Published online by Cambridge University Press: 22 September 2009
Edward W. Said is a celebrated cultural critic and Palestinian activist. He is arguably the most influential American critic of the last quarter century. This book arose from my surprise and bafflement at Said's cryptic, fugitive, but persistent reference to the sacred, religious, theological, and Manichaean. Why these religious references by a self-described secular critic, a thinker whose work, on first glance, seems indifferent if not irrelevant to religious matters? I contend that the presence of these references and others signals the persistence of religion as a Western conceptual category. As with Marx, Nietzsche, and Heidegger before him, religion is the great conceptual dragon that Said must slay. I explore the degree to which religion is as important to Said's critique of culture and imperialism as it is to Marx's critique of capital, Nietzsche's critique of decadence, and Heidegger's critique of metaphysics.
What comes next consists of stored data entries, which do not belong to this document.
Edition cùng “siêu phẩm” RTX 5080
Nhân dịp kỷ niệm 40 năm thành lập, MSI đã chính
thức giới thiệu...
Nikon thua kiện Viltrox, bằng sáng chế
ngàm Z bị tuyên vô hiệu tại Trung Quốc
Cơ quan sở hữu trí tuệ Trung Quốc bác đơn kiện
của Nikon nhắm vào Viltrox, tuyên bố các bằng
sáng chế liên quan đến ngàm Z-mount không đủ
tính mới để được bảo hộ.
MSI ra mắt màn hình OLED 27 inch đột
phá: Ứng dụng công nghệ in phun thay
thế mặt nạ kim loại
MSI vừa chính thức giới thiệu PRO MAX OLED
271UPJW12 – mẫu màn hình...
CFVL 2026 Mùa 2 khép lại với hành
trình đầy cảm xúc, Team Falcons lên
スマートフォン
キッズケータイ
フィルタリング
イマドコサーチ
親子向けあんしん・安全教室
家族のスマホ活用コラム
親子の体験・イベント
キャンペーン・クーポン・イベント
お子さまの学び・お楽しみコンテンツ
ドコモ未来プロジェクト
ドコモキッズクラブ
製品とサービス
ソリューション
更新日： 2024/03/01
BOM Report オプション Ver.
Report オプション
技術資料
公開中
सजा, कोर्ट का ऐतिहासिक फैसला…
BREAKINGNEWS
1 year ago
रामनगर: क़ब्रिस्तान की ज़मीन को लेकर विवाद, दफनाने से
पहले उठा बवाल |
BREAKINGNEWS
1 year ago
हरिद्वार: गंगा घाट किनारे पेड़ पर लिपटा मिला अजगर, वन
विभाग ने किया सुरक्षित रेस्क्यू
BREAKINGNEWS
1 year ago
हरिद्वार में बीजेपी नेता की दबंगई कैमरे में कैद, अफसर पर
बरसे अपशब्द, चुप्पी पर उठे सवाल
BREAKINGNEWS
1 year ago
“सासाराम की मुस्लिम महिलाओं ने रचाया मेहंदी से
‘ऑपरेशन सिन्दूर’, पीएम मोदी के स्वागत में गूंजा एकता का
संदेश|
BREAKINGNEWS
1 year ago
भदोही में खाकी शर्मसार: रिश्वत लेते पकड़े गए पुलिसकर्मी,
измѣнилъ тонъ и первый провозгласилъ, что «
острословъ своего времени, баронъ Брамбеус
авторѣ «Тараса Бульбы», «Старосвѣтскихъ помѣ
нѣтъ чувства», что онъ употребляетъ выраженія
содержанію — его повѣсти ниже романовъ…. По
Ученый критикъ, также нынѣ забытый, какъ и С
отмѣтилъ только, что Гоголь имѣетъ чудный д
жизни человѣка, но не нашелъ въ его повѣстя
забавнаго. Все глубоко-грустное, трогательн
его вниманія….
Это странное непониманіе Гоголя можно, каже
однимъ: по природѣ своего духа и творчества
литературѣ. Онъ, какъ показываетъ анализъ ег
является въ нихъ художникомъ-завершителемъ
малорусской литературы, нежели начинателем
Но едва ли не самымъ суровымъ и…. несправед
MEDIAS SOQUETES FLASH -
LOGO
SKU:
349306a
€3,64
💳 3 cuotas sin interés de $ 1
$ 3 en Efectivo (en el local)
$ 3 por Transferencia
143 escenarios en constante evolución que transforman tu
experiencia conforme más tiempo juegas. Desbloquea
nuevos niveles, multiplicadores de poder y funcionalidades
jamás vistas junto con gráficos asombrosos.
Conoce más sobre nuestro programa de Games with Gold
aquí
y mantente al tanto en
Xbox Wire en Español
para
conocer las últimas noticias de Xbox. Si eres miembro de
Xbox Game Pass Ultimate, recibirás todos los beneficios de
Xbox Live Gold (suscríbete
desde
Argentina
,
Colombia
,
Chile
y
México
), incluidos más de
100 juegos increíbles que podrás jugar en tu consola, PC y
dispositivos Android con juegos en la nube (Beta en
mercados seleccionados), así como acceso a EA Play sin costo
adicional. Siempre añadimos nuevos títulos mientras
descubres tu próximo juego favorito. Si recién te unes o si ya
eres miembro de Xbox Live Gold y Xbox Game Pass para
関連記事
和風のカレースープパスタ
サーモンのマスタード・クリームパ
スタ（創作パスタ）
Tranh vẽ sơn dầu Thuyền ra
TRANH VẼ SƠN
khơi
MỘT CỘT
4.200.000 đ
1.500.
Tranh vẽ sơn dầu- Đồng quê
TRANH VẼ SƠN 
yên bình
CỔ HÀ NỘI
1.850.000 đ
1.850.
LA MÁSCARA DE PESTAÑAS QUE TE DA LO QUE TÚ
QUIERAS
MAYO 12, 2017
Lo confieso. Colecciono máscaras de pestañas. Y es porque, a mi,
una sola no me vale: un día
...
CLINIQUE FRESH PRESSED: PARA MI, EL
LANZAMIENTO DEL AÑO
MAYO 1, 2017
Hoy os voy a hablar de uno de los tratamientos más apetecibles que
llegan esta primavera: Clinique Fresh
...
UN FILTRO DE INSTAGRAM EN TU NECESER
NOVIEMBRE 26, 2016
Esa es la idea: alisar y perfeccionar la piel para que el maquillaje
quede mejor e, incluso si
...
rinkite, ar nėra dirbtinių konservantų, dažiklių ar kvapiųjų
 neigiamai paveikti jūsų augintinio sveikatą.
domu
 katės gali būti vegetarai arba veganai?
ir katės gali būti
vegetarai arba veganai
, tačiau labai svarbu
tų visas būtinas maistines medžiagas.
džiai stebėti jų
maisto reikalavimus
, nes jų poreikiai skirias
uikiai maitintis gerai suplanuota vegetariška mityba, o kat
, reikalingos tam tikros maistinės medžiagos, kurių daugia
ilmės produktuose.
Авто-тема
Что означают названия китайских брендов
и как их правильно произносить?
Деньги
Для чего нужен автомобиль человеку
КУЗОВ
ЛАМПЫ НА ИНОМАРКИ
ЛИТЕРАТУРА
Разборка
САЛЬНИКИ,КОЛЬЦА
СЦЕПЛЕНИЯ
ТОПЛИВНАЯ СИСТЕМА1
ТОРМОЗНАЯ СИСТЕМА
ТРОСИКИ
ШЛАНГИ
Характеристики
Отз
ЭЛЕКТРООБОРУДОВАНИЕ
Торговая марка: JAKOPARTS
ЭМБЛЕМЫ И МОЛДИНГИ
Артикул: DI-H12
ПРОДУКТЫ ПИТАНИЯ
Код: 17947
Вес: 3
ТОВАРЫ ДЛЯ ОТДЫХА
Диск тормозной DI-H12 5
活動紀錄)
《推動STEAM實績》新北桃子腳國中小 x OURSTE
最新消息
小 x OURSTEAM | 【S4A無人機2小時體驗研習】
Said is a man of many parts. I highlight some of those parts and leave others in the dark. I give much attention to his Marxism and comparatively little attention to his role as a literary critic. He does not describe himself as a Marxist, but Marxist ideas deeply influence his thinking. As I interpret him, Said reinstates Marx's claim that “the premise of all criticism is the criticism of religion.” Radical criticism, therefore, has a necessary relation to religion, not an accidental one. I know of no other contemporary social critic who is more insistent on this point.